Coming Soon: The House That Jack Built – Lars von Trier’s Portrait of an American Serial Killer

Lars von Trier has never been a director to shy away from controversy and he’s not about to start now. The House That Jack Built is a brutal, psychological horror film starring Matt Dillon in the title role of Jack, a highly intelligent serial killer, following over the course of 12 years in the 1970s and 1980s in the U.S. state of Washington. Von Trier has described the film as “celebrating the idea that life is evil and soulless.”

The film debuted at the Cannes Film Festival in May, marking von Trier’s return to the festival after more than six years. It was released on 28th November 2018 for one night only in the United States to polarizing reviews from critics. Not only that, it appears that the film’s distributor, IFC Films, is facing sanctions by the MPAA movie ratings board for screening an unrated director’s cut without getting the appropriate waiver, as Hollywood Reporter states here.
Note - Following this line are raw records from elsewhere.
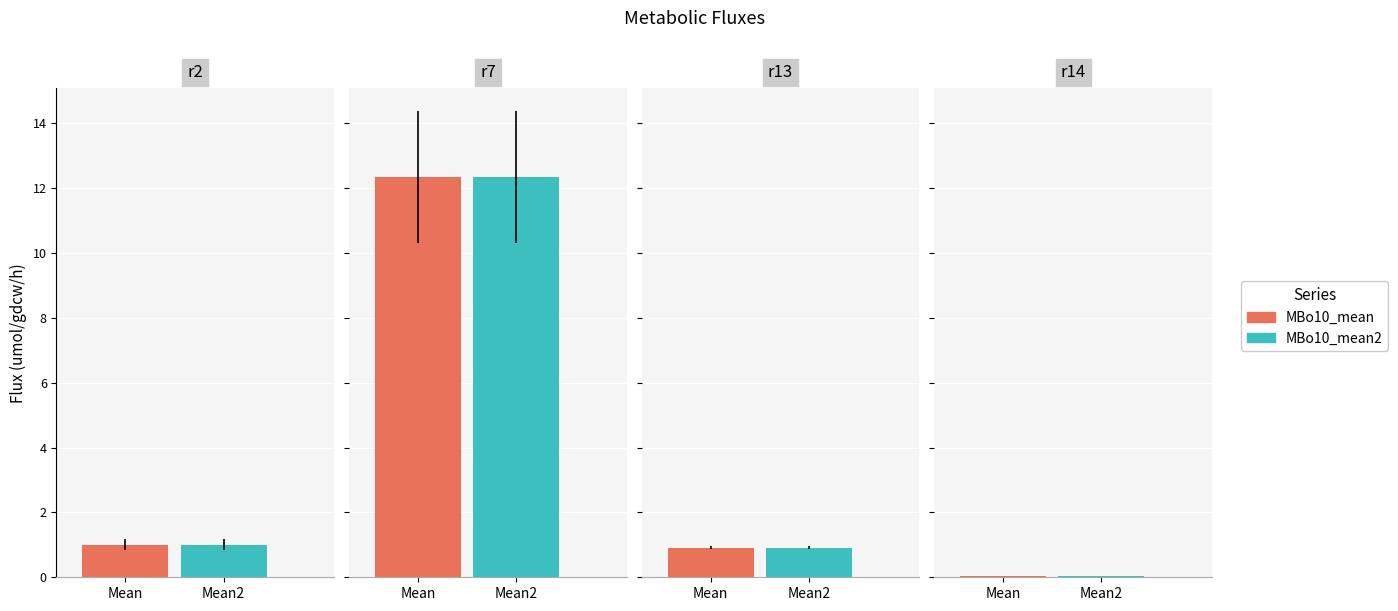

Rank the series at r2 from highest to lowest value.

MBo10_mean, MBo10_mean2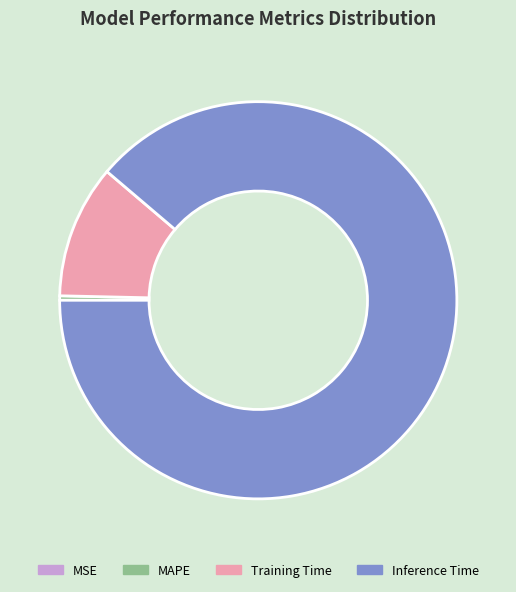

Which category has the biggest portion of the pie?

Inference Time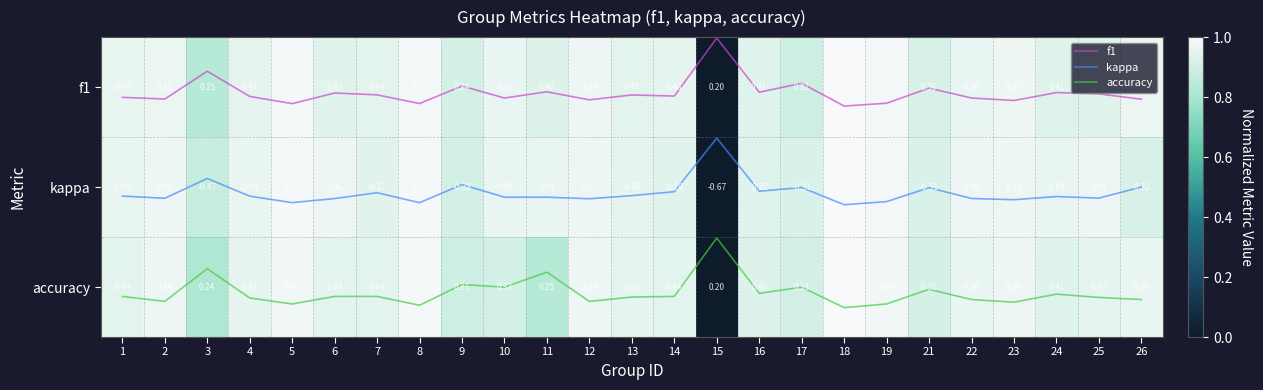

At which category does the chart reach its peak across all series?

18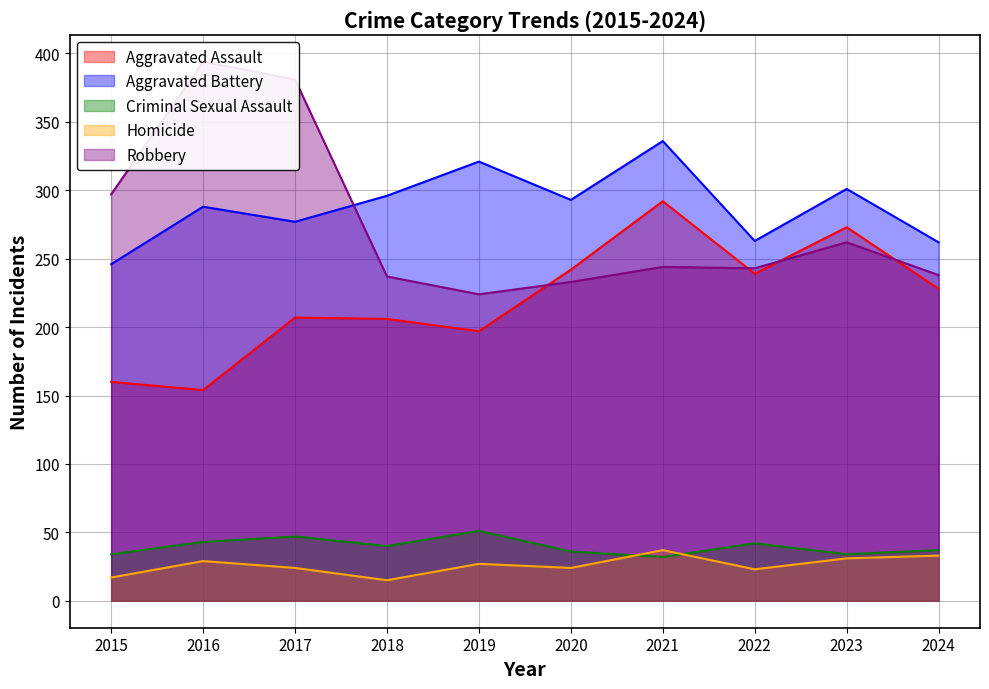

What is the difference between the Homicide values at 2021 and 2019?

10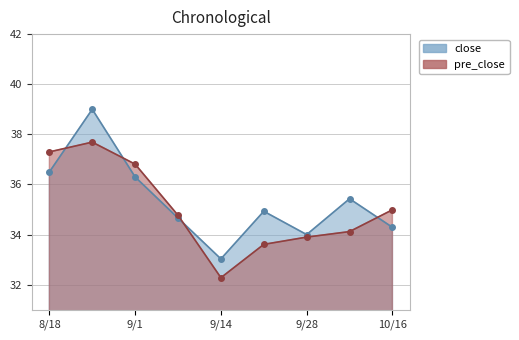

What is the difference between the maximum and minimum values in the close series?

6.0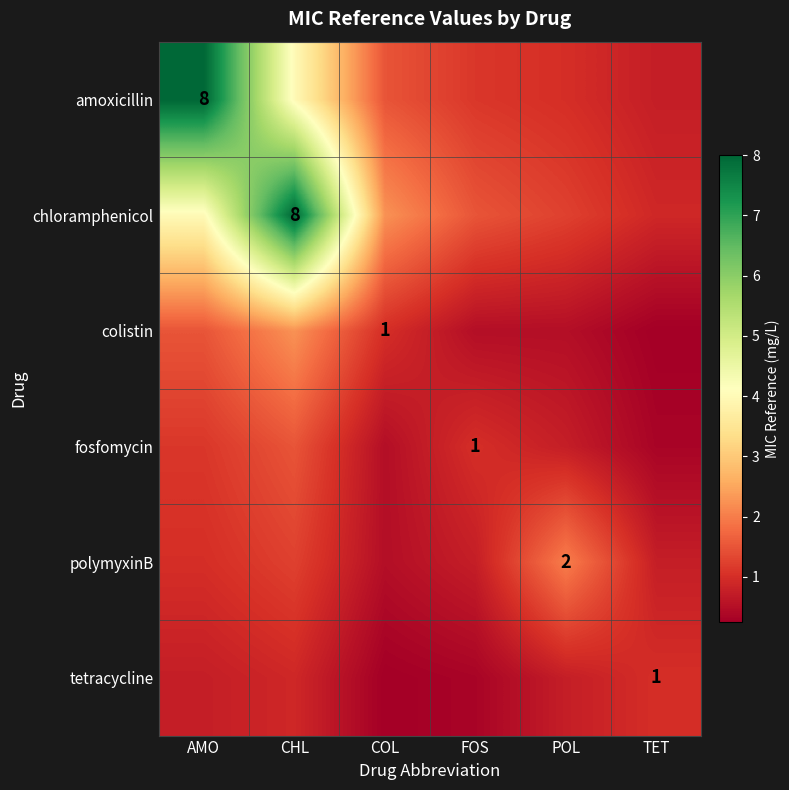

What is the average value of the colistin series?

1.0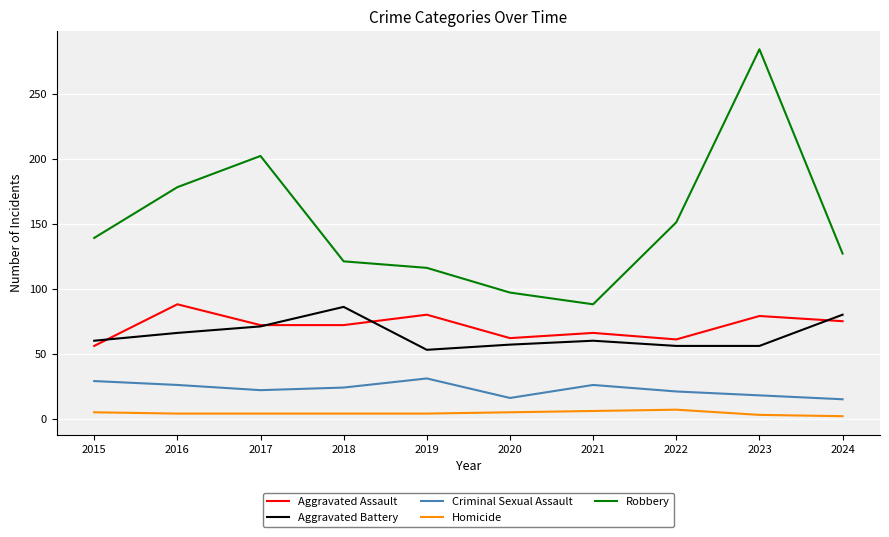

Does the chart have visible grid lines?

Yes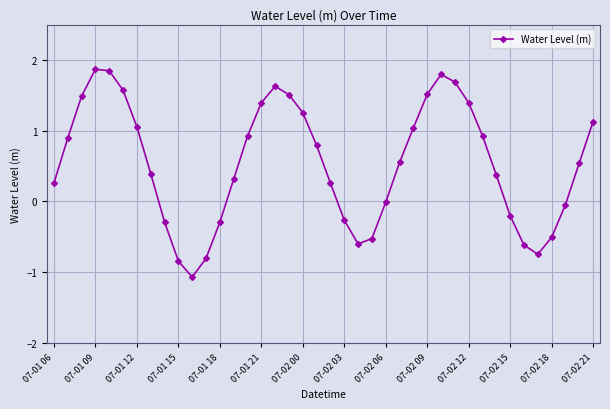

What is the sum of all values?

21.5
As I said earlier, controversy is never far away from Lars von Trier.

So, what can we expect this film?

We follow the story of Jack’s development into a serial killer through his own eyes, experiencing the murders from his point of view, and how he believes they are a work of art. As the police draw inevitably closer to catching him, Jack takes greater and greater risks in his attempt to create the ultimate artwork. Along the way we experience Jack’s descriptions of his personal condition, problems and thoughts through a recurring conversation with the unseen Verge (Bruno Ganz)—possibly a delusion, could be his psychiatrist, we don’t know at this point—whom it seems Jack is doing his best to impress but failing. Prior to production, von Trier spent years researching the psychology of serial killers, and it’s said to be abundantly clear in The House That Jack Built, especially with regards to the dialogue that von Trier has written in the context of Jack’s obsession and ego.

The film was originally planned to be an 8-part television series but plans changed and it was whittled down to a 155-minute film for the general release. If the critics’ reviews are anything to go by, this may be a blessing in disguise—the brutally realistic depiction of the humiliation, torture and the violent murder of women, children, men and cute little ducklings is not something most people want to endure over and over again.

But it’s not just the gruesome nature of the film that is getting people talking. Von Trier has a notorious reputation for his mistreatment of women both on and off screen, and there is no denying that this film depicts the female victims in a poor light, with their characters portrayed as simple sex objects, or so annoying that they deserve to be killed. However, considering three of the leading female actresses in The House That Jack Built have worked with the director previously; Uma Thurman (Nymphomaniac), Siobhan Fallon Hogan (Dancer in the Dark, Dogville) and Sofie Gråbøl (The Boss of It All), it appears that they understand the deeper nature of what the director is trying to get across here.

Yet still, the critics’ reviews couldn’t be further apart on the spectrum, with many leaving the showing in disgust at the Cannes premiere, commenting that it was pure misery porn akin to a snuff film. Equally, it is being applauded for its audaciousness and dark humour, with many comparing it to the style of the Coen brothers and calling it von Trier’s American Psycho.

You won’t have to wait too long to decide for yourself, when the edited R-rated version is released in selected theatres and on digital platforms beginning 14th December in the U.S. and UK.